**Problem to solve**:
Reproduce the data below, swapping every "canyon" for "gorge" and keeping everything else the same. Omit the pictures from your answer.

**Extracted records**:
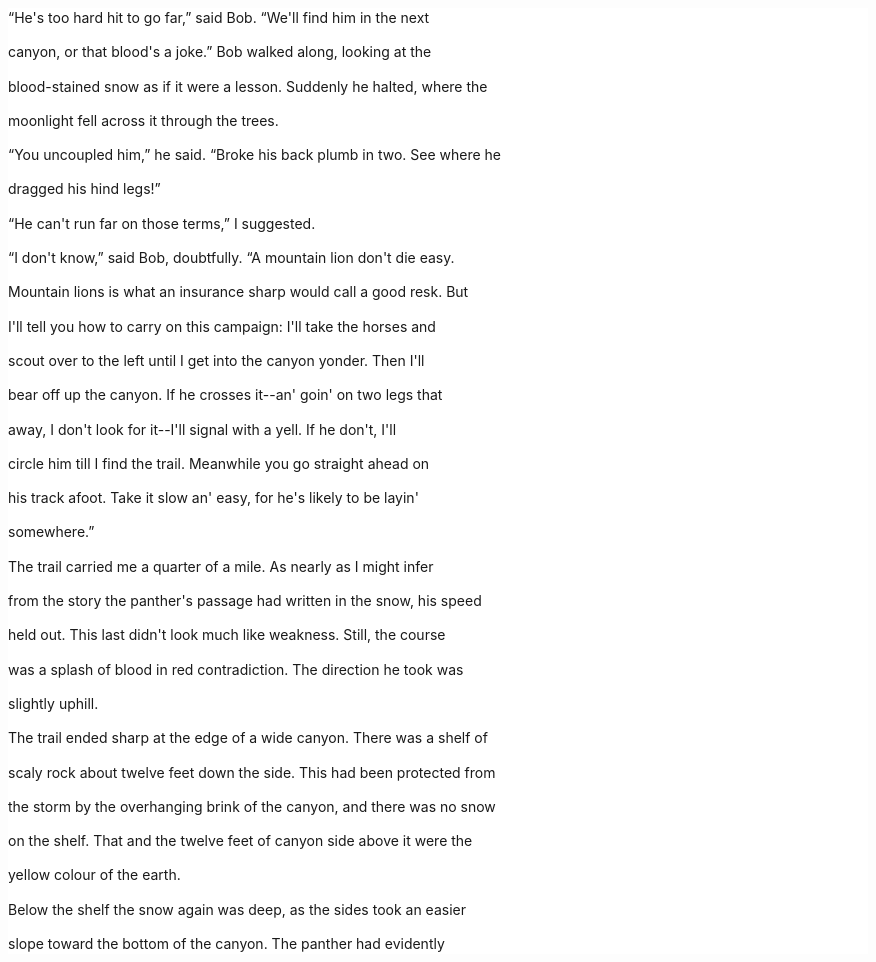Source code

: 

“He's too hard hit to go far,” said Bob. “We'll find him in the next

canyon, or that blood's a joke.” Bob walked along, looking at the

blood-stained snow as if it were a lesson. Suddenly he halted, where the

moonlight fell across it through the trees.



“You uncoupled him,” he said. “Broke his back plumb in two. See where he

dragged his hind legs!”



“He can't run far on those terms,” I suggested.



“I don't know,” said Bob, doubtfully. “A mountain lion don't die easy.

Mountain lions is what an insurance sharp would call a good resk. But

I'll tell you how to carry on this campaign: I'll take the horses and

scout over to the left until I get into the canyon yonder. Then I'll

bear off up the canyon. If he crosses it--an' goin' on two legs that

away, I don't look for it--I'll signal with a yell. If he don't, I'll

circle him till I find the trail. Meanwhile you go straight ahead on

his track afoot. Take it slow an' easy, for he's likely to be layin'

somewhere.”



The trail carried me a quarter of a mile. As nearly as I might infer

from the story the panther's passage had written in the snow, his speed

held out. This last didn't look much like weakness. Still, the course

was a splash of blood in red contradiction. The direction he took was

slightly uphill.



The trail ended sharp at the edge of a wide canyon. There was a shelf of

scaly rock about twelve feet down the side. This had been protected from

the storm by the overhanging brink of the canyon, and there was no snow

on the shelf. That and the twelve feet of canyon side above it were the

yellow colour of the earth.



Below the shelf the snow again was deep, as the sides took an easier

slope toward the bottom of the canyon. The panther had evidently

**The completed task**:
Source code

: 

“He's too hard hit to go far,” said Bob. “We'll find him in the next

gorge, or that blood's a joke.” Bob walked along, looking at the

blood-stained snow as if it were a lesson. Suddenly he halted, where the

moonlight fell across it through the trees.



“You uncoupled him,” he said. “Broke his back plumb in two. See where he

dragged his hind legs!”



“He can't run far on those terms,” I suggested.



“I don't know,” said Bob, doubtfully. “A mountain lion don't die easy.

Mountain lions is what an insurance sharp would call a good resk. But

I'll tell you how to carry on this campaign: I'll take the horses and

scout over to the left until I get into the gorge yonder. Then I'll

bear off up the gorge. If he crosses it--an' goin' on two legs that

away, I don't look for it--I'll signal with a yell. If he don't, I'll

circle him till I find the trail. Meanwhile you go straight ahead on

his track afoot. Take it slow an' easy, for he's likely to be layin'

somewhere.”



The trail carried me a quarter of a mile. As nearly as I might infer

from the story the panther's passage had written in the snow, his speed

held out. This last didn't look much like weakness. Still, the course

was a splash of blood in red contradiction. The direction he took was

slightly uphill.



The trail ended sharp at the edge of a wide gorge. There was a shelf of

scaly rock about twelve feet down the side. This had been protected from

the storm by the overhanging brink of the gorge, and there was no snow

on the shelf. That and the twelve feet of gorge side above it were the

yellow colour of the earth.



Below the shelf the snow again was deep, as the sides took an easier

slope toward the bottom of the gorge. The panther had evidently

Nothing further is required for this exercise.